* **Given text**:

I don't know, I think this is going to vary depending on who you ask. Most of the very casual players I know here also avoid that brand and get into the same discussions - kids, students, people learning, people on budgets, etc. I avoided the brand when I was a kid (as much as I could with my very limited buying power).

Even if the opinion is driven by enthusiasts (as it usually is with a lot of things), in the age of "my opinion is whatever google says", that ends up being a pretty big chunk of a company's reputation.


----------



## MaxOfMetal (Mar 5, 2020)

TedEH said:


> I don't know, I think this is going to vary depending on who you ask. Most of the very casual players I know here also avoid that brand and get into the same discussions - kids, students, people learning, people on budgets, etc. I avoided the brand when I was a kid (as much as I could with my very limited buying power).



Obviously folks are buying the stuff considering the huge volume of products they build and sell, over 2.5 million products shipped yearly. 

Speaking from my experience working at a retailer who sold Behringer for little over a decade, the stuff sold practically by the pallet. 

It's definitely something of a "Nickelback/FFDP" thing where absolutely everyone hates them, but somehow, magically, they sell millions of records and play sold out stadium tours.


----------



## GunpointMetal (Mar 5, 2020)

* **Raw data**:
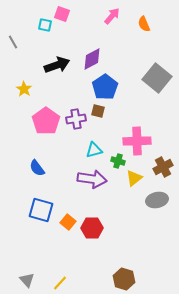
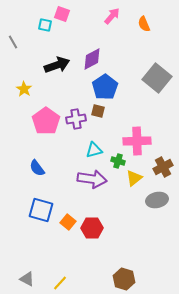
gray triangle: moved 1 px up; rotated 21 degrees counterclockwise
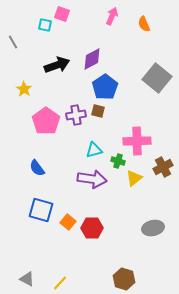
pink arrow: rotated 18 degrees counterclockwise
purple cross: moved 4 px up
gray ellipse: moved 4 px left, 28 px down
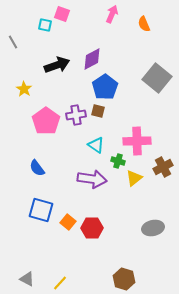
pink arrow: moved 2 px up
cyan triangle: moved 2 px right, 5 px up; rotated 48 degrees clockwise
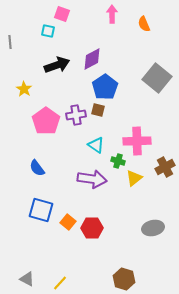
pink arrow: rotated 24 degrees counterclockwise
cyan square: moved 3 px right, 6 px down
gray line: moved 3 px left; rotated 24 degrees clockwise
brown square: moved 1 px up
brown cross: moved 2 px right
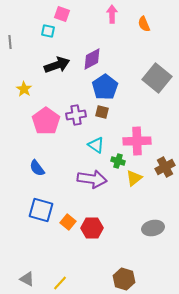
brown square: moved 4 px right, 2 px down
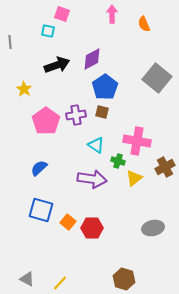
pink cross: rotated 12 degrees clockwise
blue semicircle: moved 2 px right; rotated 84 degrees clockwise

* **Aim**: Sum up the forum thread in two sentences. The data is separate material and has nothing to do with the forum thread.

* **Answer in full**: TedEH says many casual players, such as kids, students, learners and people on budgets, avoid the brand, and that even an opinion driven by enthusiasts becomes a big part of a company's reputation when people take their opinions from Google. MaxOfMetal replies that people clearly buy the stuff, pointing to over 2.5 million products shipped yearly and to more than a decade at a retailer where Behringer sold practically by the pallet, and compares it to Nickelback or FFDP, which everyone hates yet which sell millions of records and sell out stadium tours.